The media is full of Cameron’s broken society, for which apparently the evidence is now incontrovertible following the appalling case of the little boys from Doncaster. Much has also been made of the parallel between Cameron’s use of this case, and Blair’s use of the Bulger case from the 1990’s. Both politicians have attempted to extrapolate from one terrible event to lessons about a society trundling headlong in a hell-bound handcart, whose course only their policies can halt. A moment’s thought reveals both the danger and the impossibility of drawing universal conclusions from single incidents, but I think it’s equally facile to bemoan the use of such cases as “political footballs”. What the incidents reveal is not of course a causal link between them and the social problems the politicians decry, still less a link between those problems and the governing party’s policies. Rather they reveal the pre-existing sense of cause and effect that was already in the politician’s head. Blair used the Bulger case to illustrate his thesis that broad social policy creates economic determinants, whilst for Cameron it’s that broad social policy creates moral determinants. If you are generally sympathetic with the “leftist” emphasis on economic and societal causation, you probably didn’t criticise Blair’s reference to the Bulger case as making it into a political football, whereas if your view is more consonant with the “rightist” emphasis on personal moral responsibility you probably did. And vice versa now with Doncaster. It’s much easier to get exercised about politicians’ use of topical incidents than it is to think through where we stand on complex and difficult problems. It’s not the politicisation that’s dangerous; rather it’s the simplification of complexity and its reduction to slogans.

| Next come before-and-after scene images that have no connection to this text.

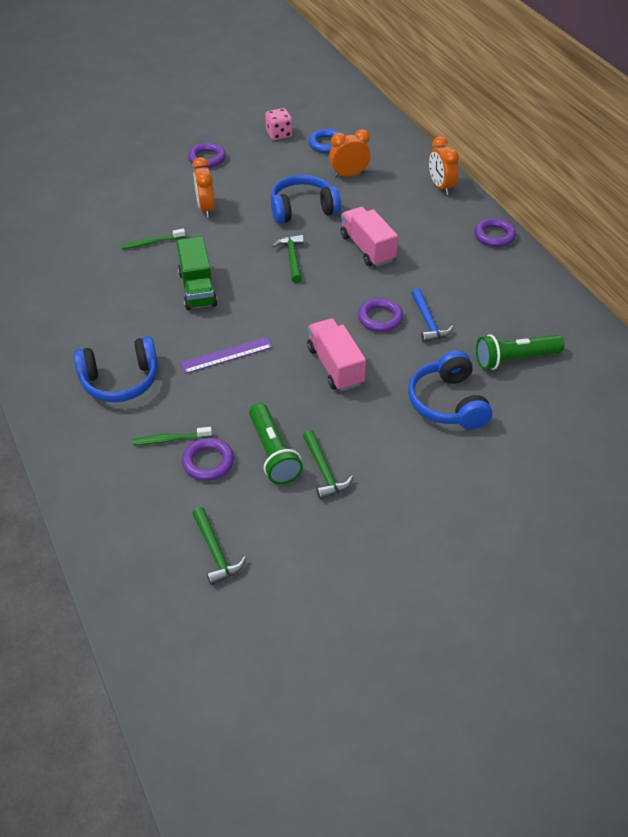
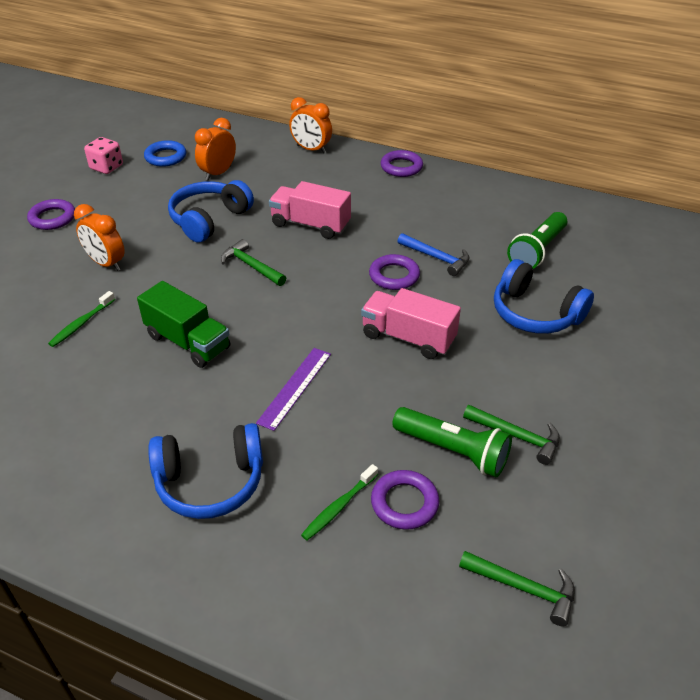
camera: 40 degrees left, 5 degrees down
blue headphones [74,336,158,402] -> blue headphones turned 45 degrees clockwise [148,423,263,519]

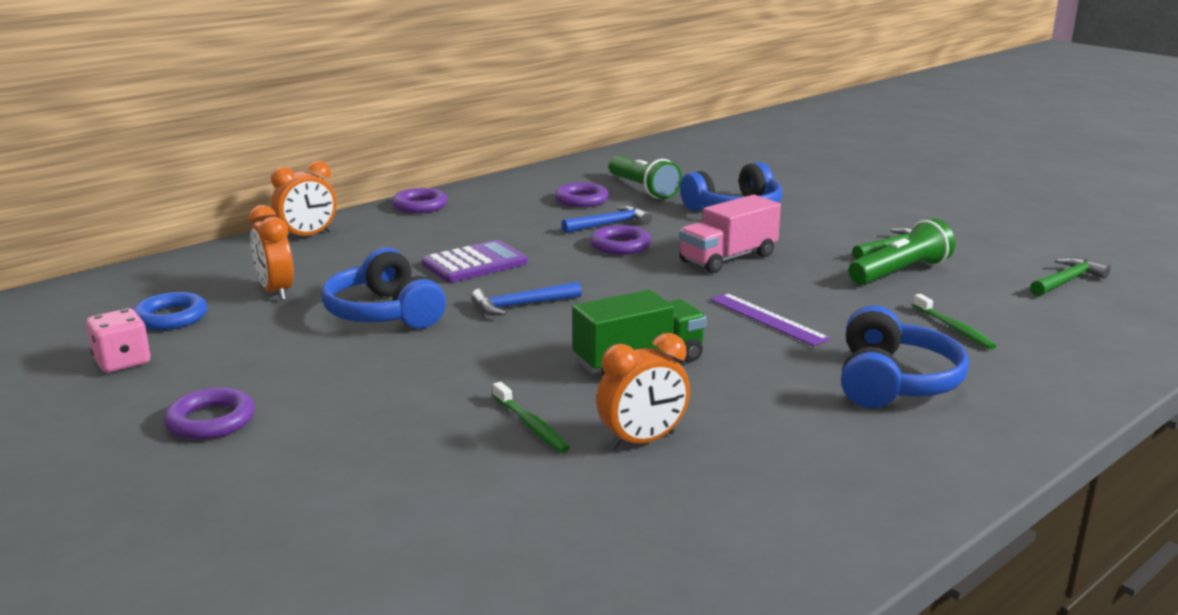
camera: 65 degrees left, 20 degrees down
orange clock [74,204,125,271] -> orange clock moved to [596,333,690,450]
green hammer [221,239,286,286] -> blue hammer [471,281,582,316]
pink truck [269,181,351,239] -> purple calculator [422,240,528,283]
purple ring [371,470,439,530] -> purple ring moved to [555,183,609,207]

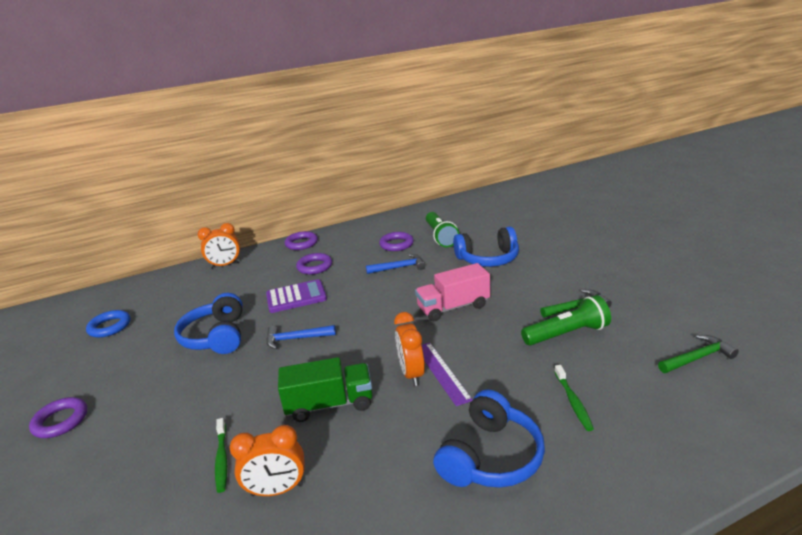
camera: 20 degrees right, 5 degrees up
pink dice [86,308,150,373] -> none
orange clock [248,205,294,301] -> orange clock moved to [394,312,425,386]
purple ring [590,225,651,255] -> purple ring moved to [296,253,332,275]

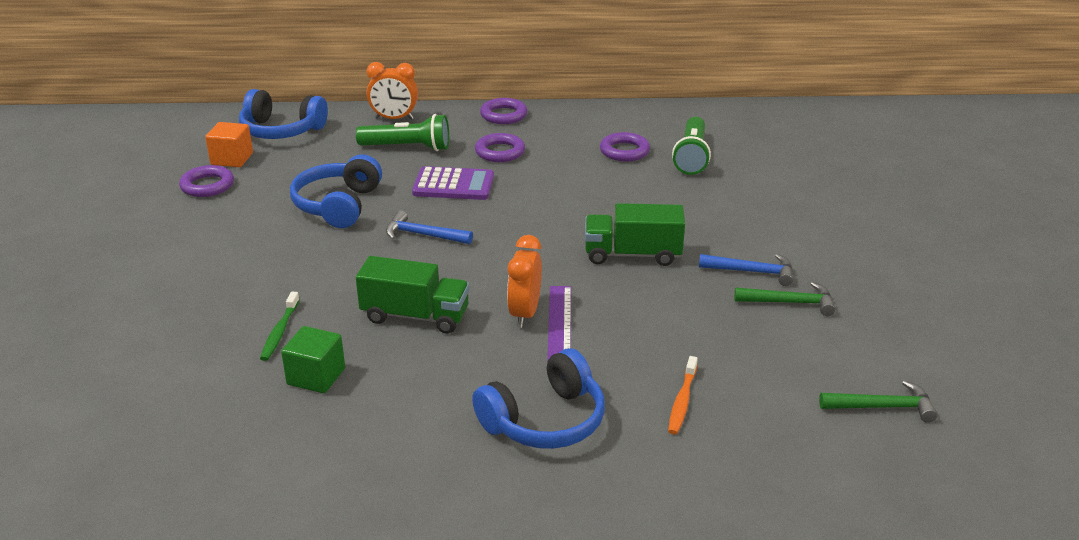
camera: 20 degrees right, 5 degrees up
purple ring [29,397,88,438] -> purple ring moved to [179,165,234,197]
blue ring [86,310,131,338] -> orange cube [205,122,253,167]
orange clock [230,425,305,496] -> green cube [281,326,345,393]
blue hammer [366,254,425,274] -> blue hammer moved to [699,254,793,286]
pink truck [415,263,490,321] -> green truck [585,203,685,266]
blue headphones [453,227,519,267] -> blue headphones moved to [239,89,328,139]
green flashlight [521,295,611,346] -> green flashlight moved to [356,114,449,151]
green toothbrush [555,365,594,431] -> orange toothbrush [668,356,698,434]

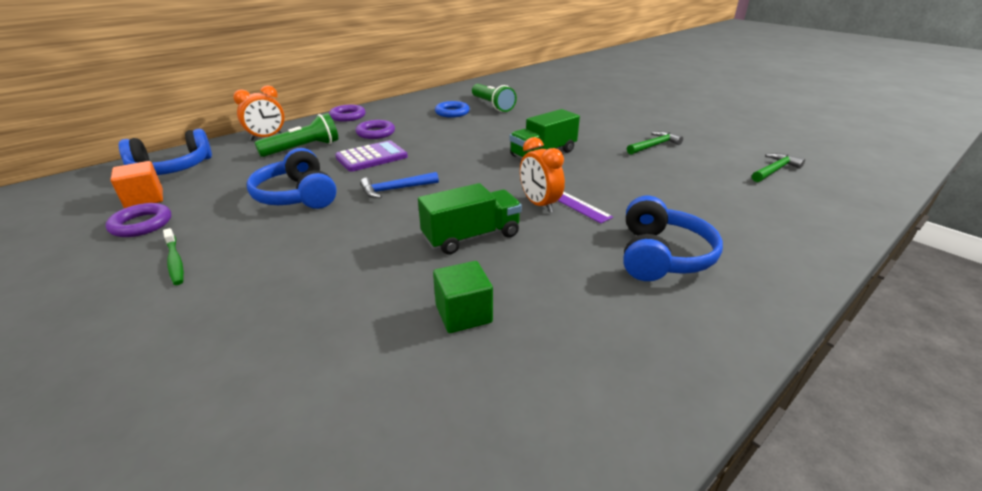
camera: 40 degrees left, 0 degrees up
green toothbrush [260,292,299,361] -> green toothbrush moved to [163,228,184,285]
purple ring [600,132,650,161] -> blue ring [435,101,470,118]
orange toothbrush [668,356,698,434] -> none
blue hammer [699,254,793,286] -> none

Whenever extreme crimes burst into the media spotlight, especially crimes committed by children, we are always invited to demonise. The Mail can’t quite bring itself to decide between its love of the monster soubriquet and its contempt for “bad parents”, so its headline today screams for the “monsters’ parents to be prosecuted”. Its solution to the dichotomy of this post’s title is simply to replace “or” with “and”. Monsters in their own right, and victims of feckless and incompetent parenting. Two lots of demons for the price of one. That wasn’t quite the resolution to the dichotomy that I had in mind. I don’t want to choose between the categories of monster and victim, nor do I want hedge my bets and embrace both. Rather, I want to reject them both.

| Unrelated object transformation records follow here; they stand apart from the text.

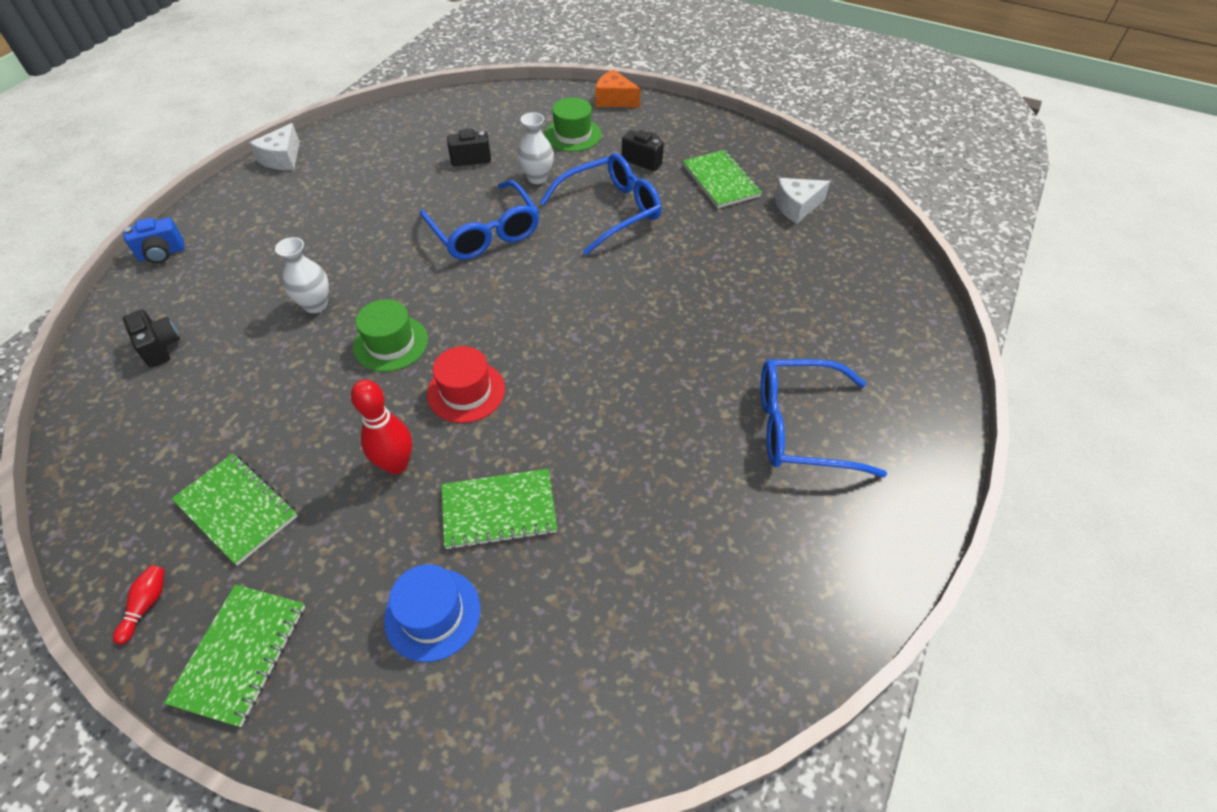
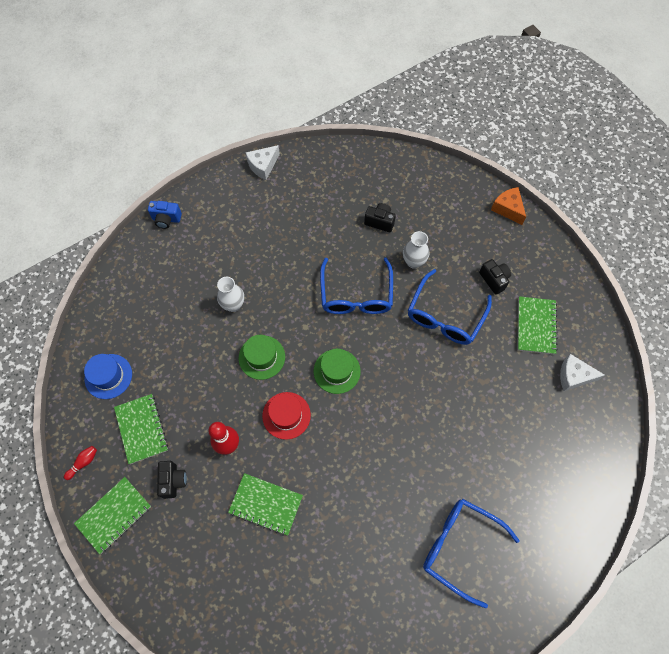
camera: 30 degrees right, 15 degrees up
black camera [123,310,180,368] -> black camera moved to [157,461,187,499]
blue hat [384,564,481,662] -> blue hat moved to [84,354,132,399]
blue glasses [539,153,661,255] -> blue glasses turned 120 degrees clockwise [408,269,492,345]
green hat [545,97,602,152] -> green hat moved to [314,349,361,394]

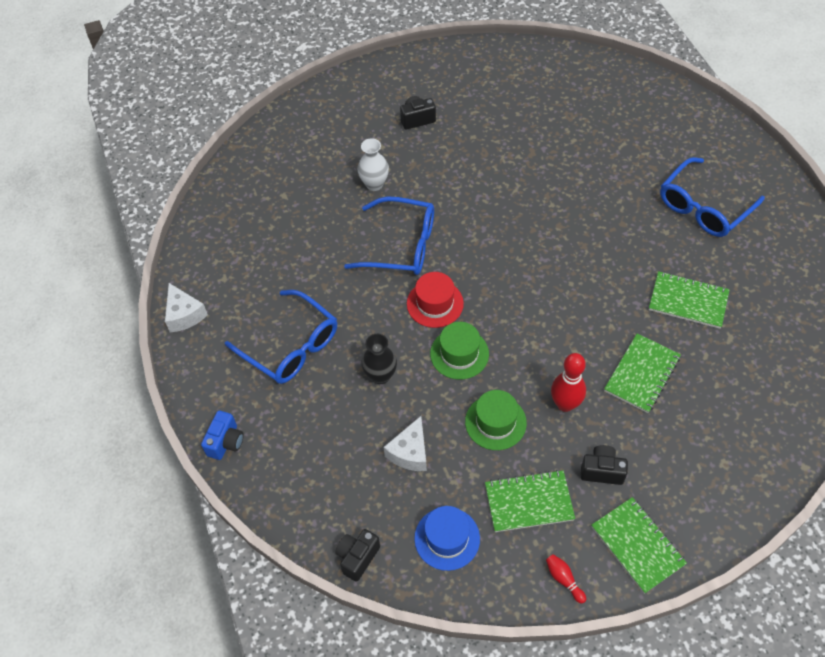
camera: 75 degrees left, 10 degrees down
white vase [217,277,244,312] -> black vase [361,334,397,384]
red hat [262,392,311,440] -> red hat moved to [407,272,464,328]
green hat [314,349,361,394] -> green hat moved to [465,390,527,450]
black camera [364,203,396,232] -> black camera moved to [335,529,380,582]
blue glasses [408,269,492,345] -> blue glasses moved to [225,290,337,384]
orange cheese [491,187,526,225] -> none
green notebook [518,296,558,354] -> green notebook moved to [649,271,730,329]
white cheese [560,354,605,391] -> white cheese moved to [384,416,427,471]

There is a spectrum between “monster” at one end and “victim” at the other. At the monster end it’s all about moral turpitude and intrinsic evil in which the perpetrators are seen as simply and wholly responsible for their actions. At the victim end it’s all about a deterministic, mechanistic working out of cause and effect in which individual responsibility is an illogical illusion. Neither is remotely satisfactory as an explication. Saying that both are true as the Mail seems to be doing merely doubles the dissatisfaction. These children are neither monsters nor victims. They are rather battlegrounds in which impulses rage as they do in all of us. An understanding of why in these two particular individuals the mechanisms for dealing with unruly and contrary impulses did not develop, at least not sufficiently, is not something that you or I can acquire since we don’t know enough about them or their personal histories. Substituting for that understanding a false choice between monster and victim gets us nowhere.
Of one thing I’m certain. If it is ever possible for those with access to these two boys to work out what has gone wrong with their development, it will undoubtedly transpire that the causes and the effects are intricately intertwined and impenetrably complex. And they’ll surely include both moral and social elements, but not as facilely presented either by Blair or by Cameron.